Ireland responded brilliantly after failing in their quest to win a third consecutive Six Nations championship last year, losing a narrow summer series decider to South Africa before finally ending their All Black hoodoo in Chicago and outlasting Australia in the autumn to become the first European team since 2003 to beat all three Southern Hemisphere giants in the same calendar year.
Most have already billed England's trip to the Aviva Stadium in Dublin on the final weekend as a likely Grand Slam decider. However, Twelvetrees, who no doubt harbours painful memories of that costly 30-3 drubbing by Wales four years ago, is equally wary of a tricky trip to Cardiff in round two.
"100% Ireland will be extremely dangerous. But also Wales, we know how those games are always pretty intense. There's history there as well. Two away games that are extremely tough. England won't be looking too far past them to be honest.
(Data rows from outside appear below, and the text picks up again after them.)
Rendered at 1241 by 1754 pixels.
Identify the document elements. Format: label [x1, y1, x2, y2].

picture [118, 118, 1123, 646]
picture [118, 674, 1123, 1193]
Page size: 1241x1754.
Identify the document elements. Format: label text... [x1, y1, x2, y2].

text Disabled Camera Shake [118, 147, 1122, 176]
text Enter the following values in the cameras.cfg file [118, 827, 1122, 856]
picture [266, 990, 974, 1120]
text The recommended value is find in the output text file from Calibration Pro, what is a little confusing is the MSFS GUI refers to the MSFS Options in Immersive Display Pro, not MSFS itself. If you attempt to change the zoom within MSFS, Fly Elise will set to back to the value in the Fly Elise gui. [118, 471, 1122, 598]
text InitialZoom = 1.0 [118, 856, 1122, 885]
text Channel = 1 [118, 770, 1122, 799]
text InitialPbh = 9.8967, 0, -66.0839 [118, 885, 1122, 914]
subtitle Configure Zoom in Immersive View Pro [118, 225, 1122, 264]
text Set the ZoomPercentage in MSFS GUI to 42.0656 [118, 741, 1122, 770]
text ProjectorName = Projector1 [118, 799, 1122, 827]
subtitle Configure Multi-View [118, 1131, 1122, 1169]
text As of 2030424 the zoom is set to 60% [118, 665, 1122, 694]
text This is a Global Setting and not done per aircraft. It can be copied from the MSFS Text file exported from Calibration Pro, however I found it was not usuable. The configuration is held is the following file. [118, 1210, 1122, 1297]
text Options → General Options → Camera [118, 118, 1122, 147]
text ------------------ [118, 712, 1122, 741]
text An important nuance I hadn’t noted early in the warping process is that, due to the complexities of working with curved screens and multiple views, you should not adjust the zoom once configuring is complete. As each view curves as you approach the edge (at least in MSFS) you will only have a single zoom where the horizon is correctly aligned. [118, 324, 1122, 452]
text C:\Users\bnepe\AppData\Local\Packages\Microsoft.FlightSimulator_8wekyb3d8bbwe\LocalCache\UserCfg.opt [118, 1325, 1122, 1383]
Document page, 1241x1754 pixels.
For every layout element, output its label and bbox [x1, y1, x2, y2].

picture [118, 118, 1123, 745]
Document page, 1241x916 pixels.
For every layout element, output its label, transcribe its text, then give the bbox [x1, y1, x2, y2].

"Scotland will be dangerous and France will be difficult, so I think they literally will take it this weekend, next week, a little break and then take it from there. A lot of people will be looking forward to that final weekend, but I think that Wales game could be a pretty hiccupy one as well if they don't get it right."
As a late injury call-up to the 2013 squad that saw off Australia to end a 16-year wait for a series win, Twelvetrees is all too aware of the pressures associated with a looming Lions tour. Jones has previously labelled the tradition as a "distraction for the players but a great attraction for rugby" and stressed that his team must understand that selection for New Zealand will be as a direct consequence of continuing to perform well for England.
"I think it's part of the job," Twelvetrees added when asked if players might view this year's Six Nations as essentially an audition for that famous red shirt. "There's always international honours and things like that, so it's always in the back of your mind. I think the boys will be fully-focused on winning for their international teams.
"I think they know that some good performances put on and the team wins the Six Nations, then you'll be in a position to potentially go on that tour. It'll be in the back of the mind and people will be asking about it all the time, but I think any international team will want to win that Six Nations, get that grand slam and then it should take care of itself."